12. Ciò posto, come indicato nel provvedimento di diniego di sanatoria, le previsioni dell’art. 7 comma 7 paragrafo 01 sono violate nella specie per due profili, là dove la norma, nei termini ricordati in premesse, considera una sola violazione come rilevante al fine di includere la s.l.p. realizzata in quella che si computa per verificare il rispetto del valore massimo ammesso per il singolo lotto. Sotto il primo profilo, anzitutto la ricorrente non contesta che la pendenza delle falde del tetto sia del 40%, superiore quindi al massimo ammesso del 35%; né ciò può essere giustificato in base a generiche esigenze di risparmio energetico, dato che in materia la l.r. 20 aprile 1995 n°26 invocata dalla ricorrente riguarda soltanto lo spessore delle murature di tamponamento, ovvero all’evidenza un parametro del tutto diverso. Va poi condiviso anche quanto afferma il Comune sul carattere artificioso del vano tecnico ricavato per abbattere l’altezza interna del manufatto, dato che alle motivate deduzioni della p.a. sul punto, ovvero al rilievo per cui le tubazioni dell’impianto solare si potrebbero ben realizzare anche al di sotto della copertura, la ricorrente non ha replicato alcunché di specifico in termini tecnici.

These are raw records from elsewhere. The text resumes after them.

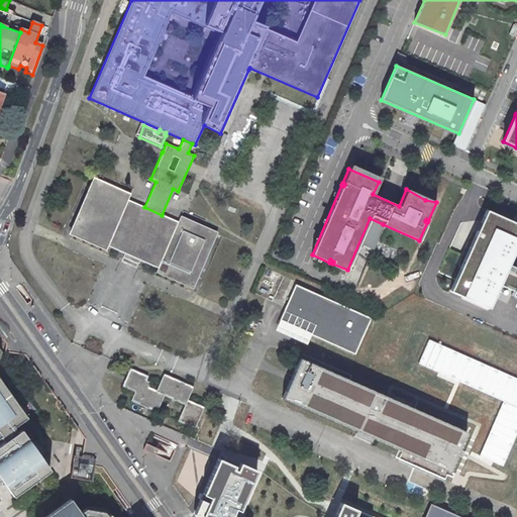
[(131,194),(94,177),(93,179),(69,233),(106,250),(108,245),(125,253),(124,256),(139,264),(140,261),(158,268),(156,273),(193,289),(217,234),(218,232),(206,226),(181,215),(178,221),(162,215),(144,207),(128,200),(131,194)]
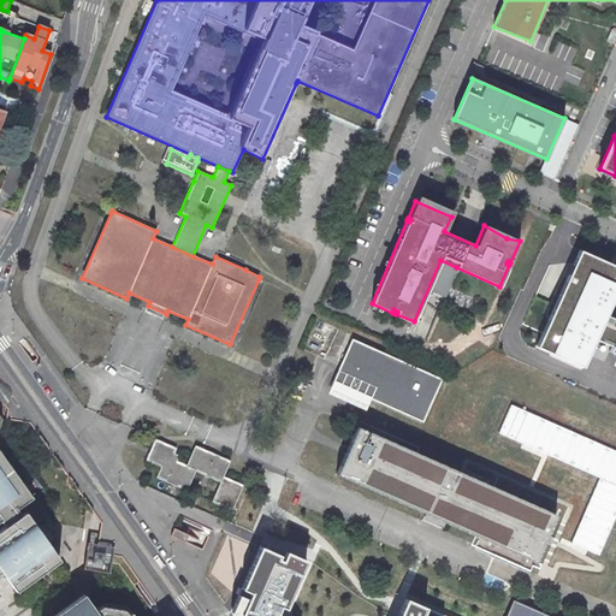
[(580,268),(587,254),(579,250),(573,265),(580,268)]
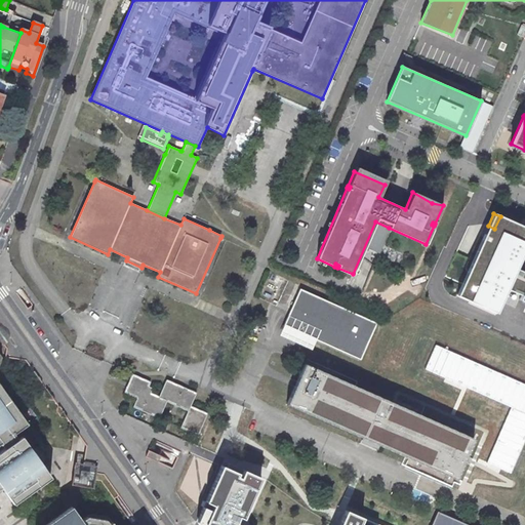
[(494,229),(488,226),(461,284),(474,289),(469,300),(496,313),(507,289),(516,293),(514,297),(524,301),(524,272),(516,269),(524,248),(524,235),(523,235),(524,230),(524,227),(500,216),(494,229)]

13. Quanto sopra dimostra la legittimità dell’impugnato diniego sotto il profilo edilizio, ovvero rispetto ad uno dei due profili considerati dal provvedimento. E’ quindi inammissibile per difetto di interesse il quinto motivo di ricorso, incentrato sul secondo profilo, quello paesaggistico. Vale infatti il principio, ribadito da costante insegnamento giurisprudenziale (da ultimo C.d.S. parere su ricorso straordinario sez. I 30 novembre 2009 n°3426), secondo il quale "per la conservazione del provvedimento amministrativo sorretto da più ragioni giustificatrici tra loro autonome e non contraddittorie è sufficiente che sia fondata anche una sola di esse".

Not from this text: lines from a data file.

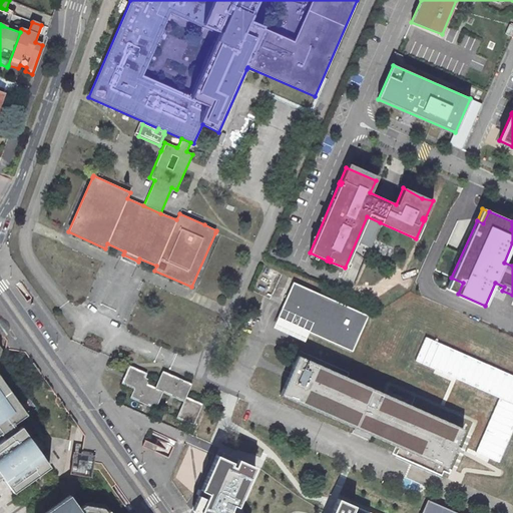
[(458,294),(463,283),(451,278),(446,289),(458,294)]
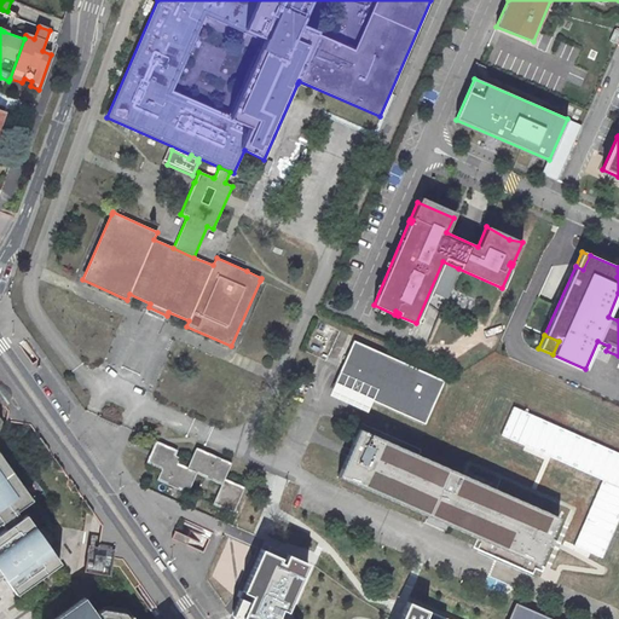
[(353,341),(335,383),(424,424),(444,381),(353,341)]
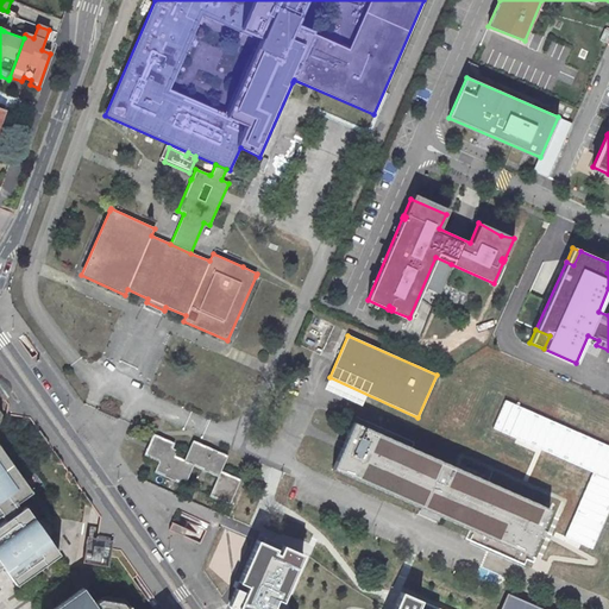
[(608,444),(506,401),(494,428),(594,471),(565,539),(592,551),(608,514),(608,444)]
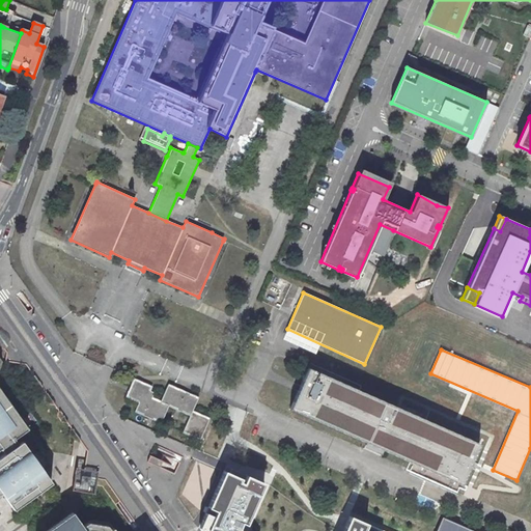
[(398,408),(308,368),(289,409),(410,462),(462,484),(471,464),(479,444),(398,408)]
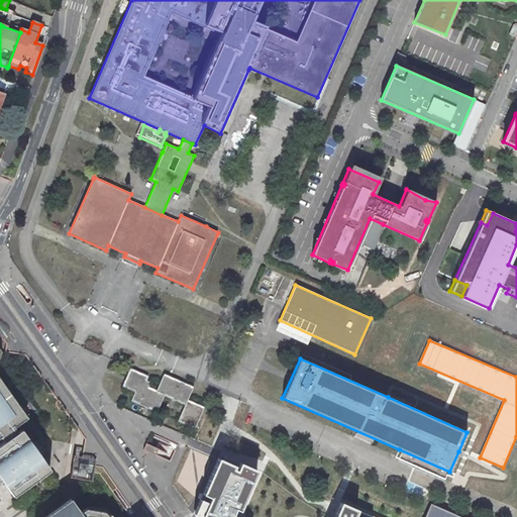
[(194,387),(164,374),(157,390),(148,387),(150,382),(146,381),(148,376),(130,369),(126,378),(124,381),(122,386),(135,392),(131,401),(157,412),(165,396),(185,405),(178,421),(191,427),(201,405),(188,400),(194,387)]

14. Le spese seguono la soccombenza e si liquidano come da dispositivo.
P.Q.M.

Il Tribunale Amministrativo Regionale per la Lombardia sezione staccata di Brescia (Sezione Prima)

definitivamente pronunciando sui ricorsi principale e per motivi aggiunti come in epigrafe proposti, li respinge. Condanna C.M. a rifondere al Comune di Desenzano le spese del giudizio, spese che liquida in Euro 4.000 (quattromila/00) oltre accessori di legge, ove dovuti.

Ordina che la presente sentenza sia eseguita dall’autorità amministrativa.

Testo non ufficiale. La sola stampa del bollettino ufficiale ha carattere legale.